Do We Match All Of The Numbers, Sometimes?




According to Howard Gardner, Frames of Mind, everyone is born with all seven intelligences.  Each student enters the classroom with different sets of developed intelligences.  As an educator or parent you may recognize that each child has his own unique set of intellectual strengths and weaknesses.  These sets determine how difficult or easily it is for the child to obtain knowledge when it is presented in a particular manner.  This is the source of the term "learning style".

 It is usually impossible for the teacher to match all of her students to the seven intelligences for every lesson.  She must however, strive to make the classroom child-oriented and keep this option open when lesson planning.  Upon more deeply understanding the different math learning styles she can better prepare and offer her students greater successful experiences. When the students have options for how they learn a concept, their comfort level is optimum and the process can only then be successful.  (Example:  If the students must learn double digit subtraction by a teacher showing them by a math demonstration on a white board with numerals while talking, the kinesthetic/musical/linguistic/interpersonal learners may tune out.

Teachers are now opening their classrooms to be more student-centered than traditional teacher based instruction.  They have become aware, by their diverse school population, there is more than one approach to intellectual learning and assessment.  These teachers will start with math learning centers that provide resources and materials for experiences of math operations.  A concrete simulation (e.g. like playing store ) will immerse students into real life situations allowing hands on participation with verbal exchange followed by illustrations to report findings to the class.  This deepens understanding and matches many learners to their dominant intelligence styles (kinesthetic/interpersonal/linguistic/logical/visual).

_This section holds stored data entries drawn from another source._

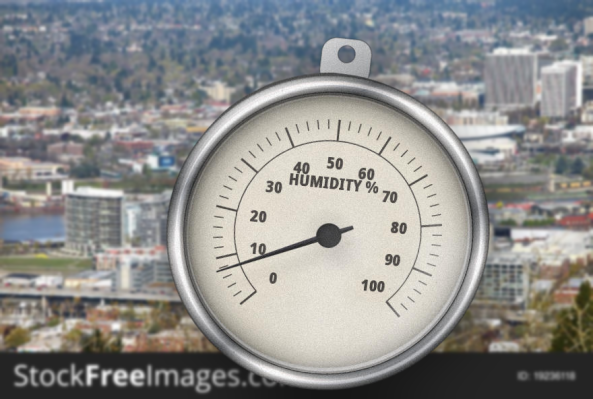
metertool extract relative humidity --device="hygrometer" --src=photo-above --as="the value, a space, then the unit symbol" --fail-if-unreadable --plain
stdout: 8 %
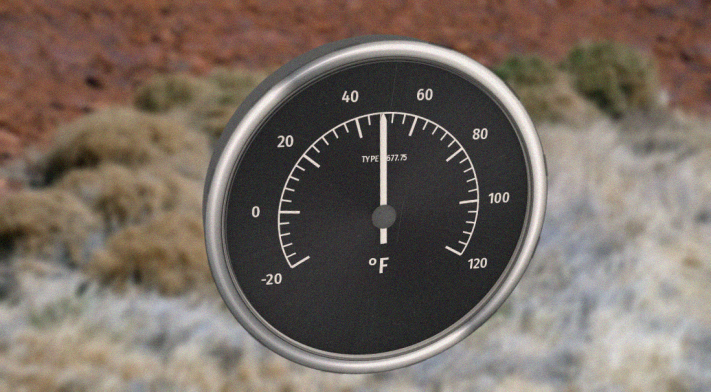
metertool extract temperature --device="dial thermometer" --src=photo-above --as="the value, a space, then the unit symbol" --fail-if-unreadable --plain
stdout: 48 °F
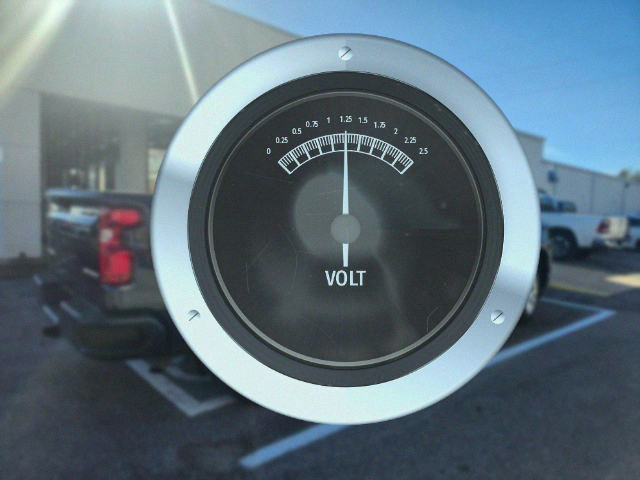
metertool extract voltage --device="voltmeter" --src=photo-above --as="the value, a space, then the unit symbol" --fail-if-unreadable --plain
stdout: 1.25 V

A center can offer an individual project with a well-defined goal to be journaled or recorded with results of the child's processing. (intrapersonal)

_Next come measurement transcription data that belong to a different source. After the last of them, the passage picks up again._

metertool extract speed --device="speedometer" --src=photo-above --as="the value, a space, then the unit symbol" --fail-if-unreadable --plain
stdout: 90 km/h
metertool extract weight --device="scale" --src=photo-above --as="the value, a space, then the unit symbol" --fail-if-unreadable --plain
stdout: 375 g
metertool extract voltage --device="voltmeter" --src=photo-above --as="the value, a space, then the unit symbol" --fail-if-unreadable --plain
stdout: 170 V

To continue this new approach by teachers, when instructing the whole class, the teacher may use a collaborative style with a project based learning activity.  When teaching an individual, the teacher would use the most preferred method for that child's learning style.

The teachers challenge is the following trilogy:

a.  Help students determine which learning style is preferred and dominant.

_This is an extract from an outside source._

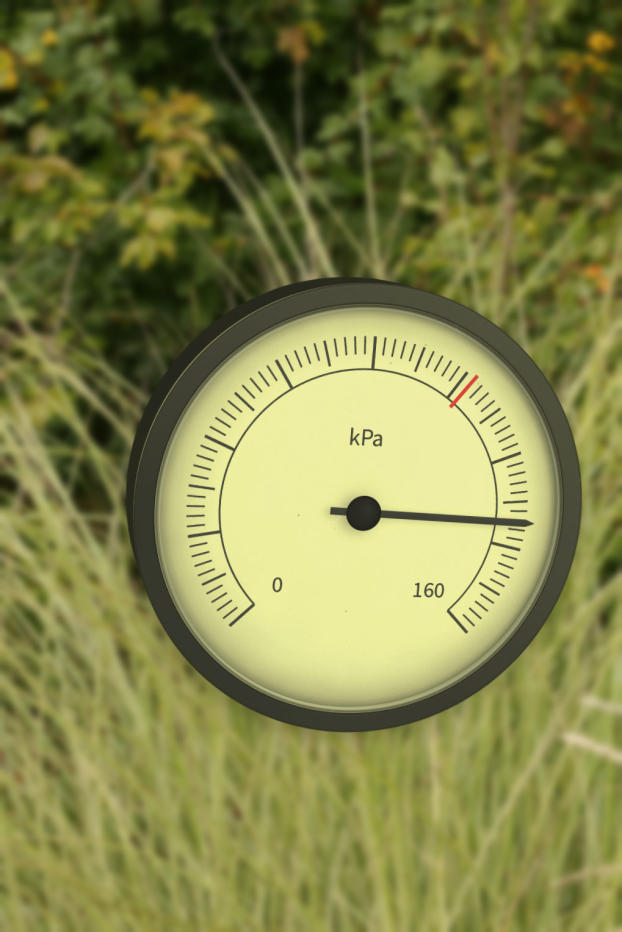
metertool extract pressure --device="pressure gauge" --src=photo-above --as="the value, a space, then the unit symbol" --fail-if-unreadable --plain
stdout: 134 kPa
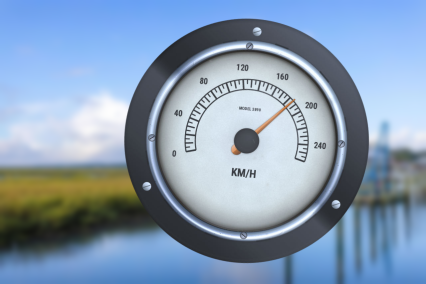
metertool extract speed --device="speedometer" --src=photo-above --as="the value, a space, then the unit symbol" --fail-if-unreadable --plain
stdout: 185 km/h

b.  Establish a plethora of teaching strategies to address the seven multiple intelligences

c.  Embolden their students to latch on to their intellectual strengths
These kindergarten students from Waldorf Pre-School made a knitted ball.  It took the whole school year.   It's length wrapped around the entire school.  What a great tool for measurement!

The greatest service to our students is to prepare them to be independent learners.  Every person has the opportunity to learn and the responsibility to themselves to become educated.  Although we have no control over how the information is delivered to us, we do have control over how we synthesize this information.  Recent research indicates that we can recall twenty percent of what we read.  We remember thirty percent of what we hear, forty percent of what we see.  We can remember fifty percent of what we say, sixty percent of what we do.  As a teacher, I must examine that there is recall of ninety percent of what we see, say and do.  I want to engage these students so they own this knowledge and can repeat it vocally, visualize it, and DO it.